Extrait source →
Canardo: 25. Un Con En Hiver

Le canard de Sokal, de plus en plus déprimé, de plus en plus lucide… de plus en plus Belge !!!

 

Toute ressemblance avec un « petit pays aux frontières internes » n’a rien de fortuit dans cet album qui nous parle de royauté, de prise d’otage, de guerre de religion, de djihadisme, de scoutisme… Et, bien évidemment, de morts particulièrement brutales !

Canardo 25 © Casterman

A la suite de ses aventures précédentes, Canardo, flic privé et privé de toute utopie, se retrouve également privé de liberté, dans une des prisons du petit pays du Belgambourg. Un petit pays qui, juste à côté de la Wallonie, ressemble furieusement à un mélange sournois entre la Belgique et le Luxembourg actuels. La dirigeante de ce duché se trouve en face d’un problème qui risque de porter atteinte à sa fortune, un problème représenté par son père, atteint d’Alzheimer sélectif, et qui semble avoir été pris en otage par des djihadistes qui demandent une rançon importante. Cette duchesse, alors, libère Canardo à la condition qu’il réussisse à libérer ce vieil homme qui, dans des vidéos encore secrètes, déclare, que son «  pays est devenu un nid de foutus mécréants et de scélérats infidèles  ».

Canardo 25 © Casterman

Et voilà comment Canardo, dans la campagne française où est maintenu prisonnier le patriarche, forme un couple improbable avec la Duchesse, sous le pseudo de Madame et Monsieur Beulemans. Voilà comment, dans un manoir où les terroristes, déguisés en scouts (la patrouille des castors…), sont d’impitoyables geôliers, ils vont à deux se battre contre l’intégrisme de ces croyants qui veulent faire sauter le château de Bouillon. Voilà comment ils vont se retrouver eux-mêmes l’enjeu d’une demande de rançon majorée. Voilà comment ils vont recevoir l’aide des services secrets wallons.
Voilà comment, surtout, tout va se terminer dans le sang, après qu’un doigt ait été coupé au patriarche du Belgambourg.

Consigne → Recopiez le passage du texte sur l'album Canardo situé entre « Le canard de » et « morts particulièrement brutales ! », ces deux extrémités comprises. Le matériel qui suit n'est pas utile ici.

Données fournies →
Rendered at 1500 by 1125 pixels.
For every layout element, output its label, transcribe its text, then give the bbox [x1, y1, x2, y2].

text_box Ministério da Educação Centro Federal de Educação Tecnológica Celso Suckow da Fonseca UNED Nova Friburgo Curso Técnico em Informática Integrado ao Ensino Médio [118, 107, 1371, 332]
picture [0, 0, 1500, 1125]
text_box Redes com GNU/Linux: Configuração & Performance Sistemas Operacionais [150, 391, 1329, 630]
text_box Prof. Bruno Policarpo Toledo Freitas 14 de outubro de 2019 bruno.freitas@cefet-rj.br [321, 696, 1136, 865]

---

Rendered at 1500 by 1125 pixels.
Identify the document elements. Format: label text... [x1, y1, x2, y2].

Réponse →
Le canard de Sokal, de plus en plus déprimé, de plus en plus lucide… de plus en plus Belge !!!

 

Toute ressemblance avec un « petit pays aux frontières internes » n’a rien de fortuit dans cet album qui nous parle de royauté, de prise d’otage, de guerre de religion, de djihadisme, de scoutisme… Et, bien évidemment, de morts particulièrement brutales !